What Tests Are Required
The specific testing requirements depend on your product type and cannabinoid profile, but the core requirements for CBD oil products are:
- Δ9-THC quantification: By validated HPLC or LC-MS/MS method, to the applicable residue limit (10 ppm for oils; 0.1 ppm for aqueous; 1 ppm for other forms)
- CBD content verification: Confirmed against label claim
- CBN quantification: Currently critical given pending designation; "not detected" at sub-0.1 ppm is effectively required
- Heavy metal screening: Lead, cadmium, mercury, arsenic to Japanese food/supplement standards
- Microbiological testing: Total aerobic plate count, yeast/mold, specified pathogens
- Pesticide residue screening: Japanese agricultural chemical residue standards
Additional tests may be required depending on product format (e.g., peroxide value for oils, water activity for powders).
How to Find a Qualified Japanese Laboratory
There are currently fewer than twenty laboratories in Japan with both the regulatory certification and the analytical capability for cannabinoid testing to MHLW standards. The laboratories are concentrated in Tokyo, Osaka, and Nagoya. Most do not have English-language interfaces for international clients.
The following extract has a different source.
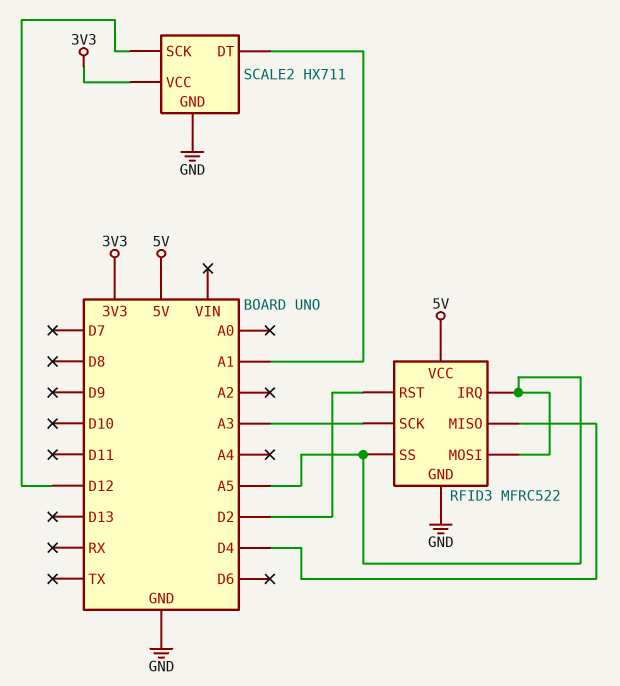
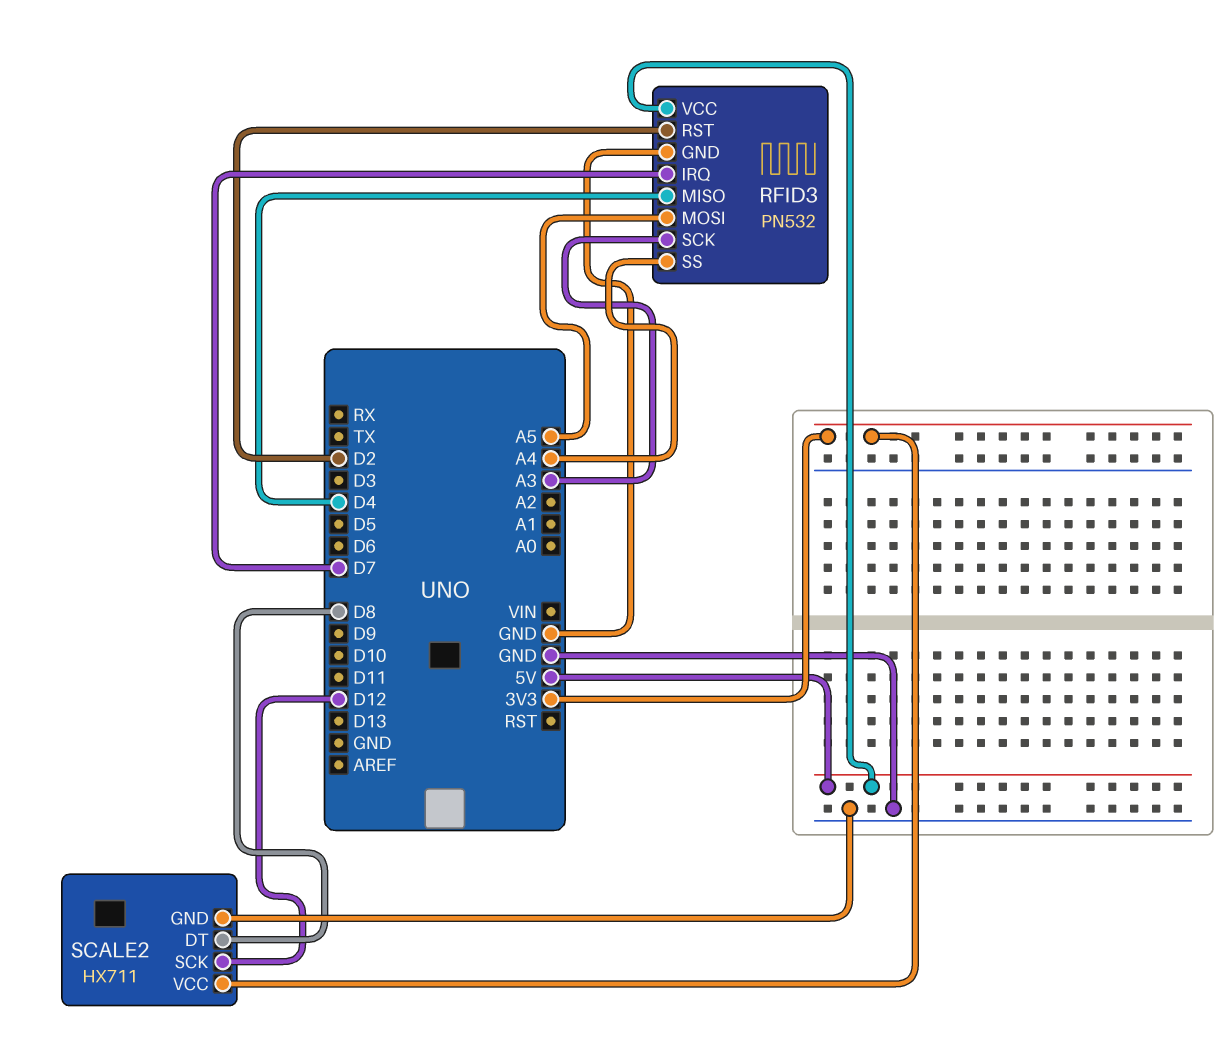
RFID3: MFRC522 -> PN532
RFID3 pin IRQ: A5 -> D7
RFID3 pin SS: A5 -> A4
SCALE2 pin DT: A1 -> D8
Coordinating Japanese laboratory testing from outside Japan requires:
- Identifying a laboratory with both the regulatory certification and capability for your specific product matrix
- Preparing sample submission documentation in Japanese
- Shipping samples in compliance with Japanese customs requirements for laboratory samples
- Understanding and correctly interpreting the Japanese-language CoA issued
- Ensuring the CoA format meets MHLW import notification requirements
Asayake Inc. coordinates Japan-accredited laboratory testing as part of our market entry services. We manage the laboratory relationship, sample submission, and CoA interpretation on behalf of international clients. This service is included in the Japan CBD ONE-STOP engagement and available separately. Contact us for details.
Lead Time Planning
Typical lead time from sample arrival in Japan to CoA issuance is 3–4 weeks for a standard cannabinoid panel. Add shipping time from your origin country (1–2 weeks by express courier) and allow time for CoA review and import notification preparation. Total lead time from decision to import notification submission: 6–10 weeks minimum.
Plan this timeline into your market entry schedule. Brands that attempt to fast-track laboratory testing frequently encounter availability constraints at qualified laboratories — particularly since the December 2024 regulatory changes increased testing demand significantly.
Shelf Life Considerations
Japanese import notifications are product-specific. A notification approval is valid for the specific product as tested — including the specific batch. Ongoing compliance requires re-testing at intervals that align with MHLW expectations and your product's shelf life claims. Build laboratory testing costs and lead times into your annual operational budget if you plan sustained Japanese market activity.